Lembrei-lhe que a última estação da via-sacra não é mais o enterro de Jesus e sim sua ressurreição. Depois da décima segunda, há o descimento da cruz, o enterro e, finalmente, há uma décima quinta. Brincando lembrei-lhe também que o rosário não é mais feito de três terços e sim de quatro quartos. Agora se reza o quarto do rosário e se contemplam os mistérios luminosos de Cristo. O Papa João Paulo II, que de sofrimento entendeu a vida inteira, já na velhice introduziu esta mudança na prece secular dos católicos, fez algo questionador.
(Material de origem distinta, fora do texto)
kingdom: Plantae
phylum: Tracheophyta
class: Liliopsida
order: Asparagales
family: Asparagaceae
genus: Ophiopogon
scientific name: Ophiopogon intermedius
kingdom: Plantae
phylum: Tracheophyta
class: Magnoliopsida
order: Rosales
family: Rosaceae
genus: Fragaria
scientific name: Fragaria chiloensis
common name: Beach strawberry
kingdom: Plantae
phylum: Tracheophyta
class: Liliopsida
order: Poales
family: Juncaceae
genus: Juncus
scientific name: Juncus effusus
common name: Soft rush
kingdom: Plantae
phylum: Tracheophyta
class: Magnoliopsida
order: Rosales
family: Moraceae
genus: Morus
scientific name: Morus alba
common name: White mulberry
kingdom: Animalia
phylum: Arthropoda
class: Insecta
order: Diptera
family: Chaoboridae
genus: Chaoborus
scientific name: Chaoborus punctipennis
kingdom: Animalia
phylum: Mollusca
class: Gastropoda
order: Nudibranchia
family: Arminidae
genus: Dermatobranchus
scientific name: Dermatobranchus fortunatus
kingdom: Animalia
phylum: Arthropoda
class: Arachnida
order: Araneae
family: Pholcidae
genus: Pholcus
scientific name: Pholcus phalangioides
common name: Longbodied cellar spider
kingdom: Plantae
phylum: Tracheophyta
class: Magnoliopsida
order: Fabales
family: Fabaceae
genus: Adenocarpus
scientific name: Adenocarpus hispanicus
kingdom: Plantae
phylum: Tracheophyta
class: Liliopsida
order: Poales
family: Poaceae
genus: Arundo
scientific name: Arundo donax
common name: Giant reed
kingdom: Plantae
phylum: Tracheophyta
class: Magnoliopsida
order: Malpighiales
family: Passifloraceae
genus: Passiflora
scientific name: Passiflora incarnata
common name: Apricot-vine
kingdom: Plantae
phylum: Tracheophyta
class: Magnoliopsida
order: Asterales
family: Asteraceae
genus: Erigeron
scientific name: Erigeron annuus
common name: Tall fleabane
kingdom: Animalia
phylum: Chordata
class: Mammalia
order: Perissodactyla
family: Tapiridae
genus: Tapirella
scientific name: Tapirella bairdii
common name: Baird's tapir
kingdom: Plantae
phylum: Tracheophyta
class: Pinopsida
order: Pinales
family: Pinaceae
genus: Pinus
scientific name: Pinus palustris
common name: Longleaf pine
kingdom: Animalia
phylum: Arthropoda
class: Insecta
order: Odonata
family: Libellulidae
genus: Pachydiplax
Precisamos contemplar a vida e as suas dores, à luz da esperança no Cristo.
Falei-lhe de uma peça que vi nos meus tempos de estudante de Teologia em Milwaukee, Wisconsin, nos Estados Unidos. Tinha cinco atos. Chamava-se A incansável Julieta. Não me lembro do seu autor. O primeiro ato durou oito minutos; o segundo, catorze; o terceiro, dez; e o quarto, outros dez. Imaginávamos que a peça terminaria em mais quinze minutos, perfazendo menos de uma hora. Mas o último ato foi o mais longo. Durou uma hora e meia e a cada momento ficava mais intrigante. O que poderia ser o desfecho rápido, foi só alegria e riso. A tragédia acabara no quarto ato e o último foi um riso depois do outro. Contei-a em detalhes, para que Glenda tivesse tempo de pensar na sua própria vida.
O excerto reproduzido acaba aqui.